Gluster and Ceph are both excellent and mature technologies, but I see Gluster as a more natural fit for Rockstor’s immediate future given our small team and that we already have the btrfs management in place. Btrfs was incidentally the preferred/recommended backing filesystem for Gluster, they then did a spell of recommending XFS when btrfs hit some sticky bits. Not sure where they stand currently though but since those sticky times btrfs itself has come more of age, i.e. in mass adoption within consumer NAS and in for example openSUSE and Fedora more of late.

Sorry to have waffled a tad there, super interesting stuff and I’m itching to be pushing ahead on this but all in good time. Django update + Python 3 first then more play with the fancies I think.

Glad to here it and thanks for your input.

GeoffA · September 8, 2021, 4:19pm

That must be mine - it has the same IP address

Seriously though, looks a nice bit of kit. If I had $1k down the back of the sofa that is lol.

DrC · September 10, 2021, 6:56am

It’s a great piece of hardware but the software is a bit crippled, so I do have some regrets. But It does really blast out bits which is nice.

It does it’s btrfs raid with lvm rather than btrfs DUP which is weird (but it also supports ext4 raid the same way so I guess they bork it down to the lowest common denominator). Not having a full OS to butcher, err i mean hack makes me sad too.

Oh well, it has all the hardware i need, just a pity i cant run rockstor on it.

phillxnet · September 10, 2021, 12:08pm

@DrC Re

Maybe there is some DIY NAS software that closer fits your needs, or is accessble to your own input maybe . I’ve heard Rockstor v4 is worth a try.

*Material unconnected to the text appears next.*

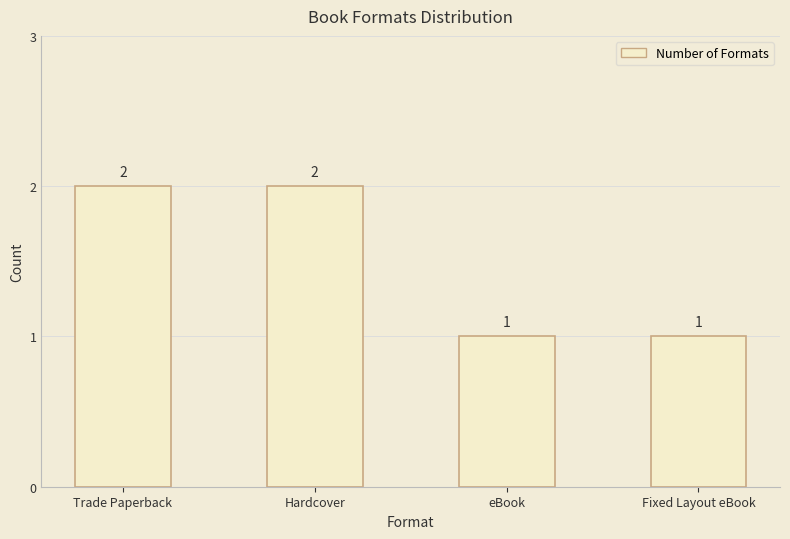

Reading left to right, extract all data points from this chart.

Trade Paperback=2	Hardcover=2	eBook=1	Fixed Layout eBook=1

Yes there are several consumer NAS arrangements the do likewise, or via mdraid. Feels a bit half hearted to me but it’s what they know. But again, there are alternative NAS software projects that may come in with such things.

Why not. Have they in-fact hobbled it. The listed compatibility has lots of OS’s, maybe they mean for connection purposes. Also the eMMC is listed at 4GB so that’s tight but may be doable. We also have a customisable DIY installer you know . So if it needs special treatment you may be able to develop a custom profile for it. But likely there is a work-around like booting it from an unused sata port or even a USB3.0 attached system disk. Assuming the no-hobbled bit. Plus I bet they have used a pre-existing (read kernel build-in) module for the build-in display.

Likely you will need to re-do all data on it though as we don’t mess with anything but btrfs down to the hardware to keep the ‘layers’ to a minimum and to keep only one ‘player’ all the way down which is part and parcel of a more predictable arrangement I think. I.e. btrfs only has to play nicely with itself. No other partition management no other device management. Just data pools on bare whole-disk devices.

They also likely have a serial console so if you can hook-up to that you are at least part way there. I don’t see a generic hdmi or vga output? Our ARM64EFI profiles have an example of additional serial console kernel command line additions that may help if you do get a serial adapter hooked up.

Fun to see Rockstor running on all-sorts so let us know if you go that way. It is at least x86_64 based so you may well have a smooth time of it once you get a console rigged up.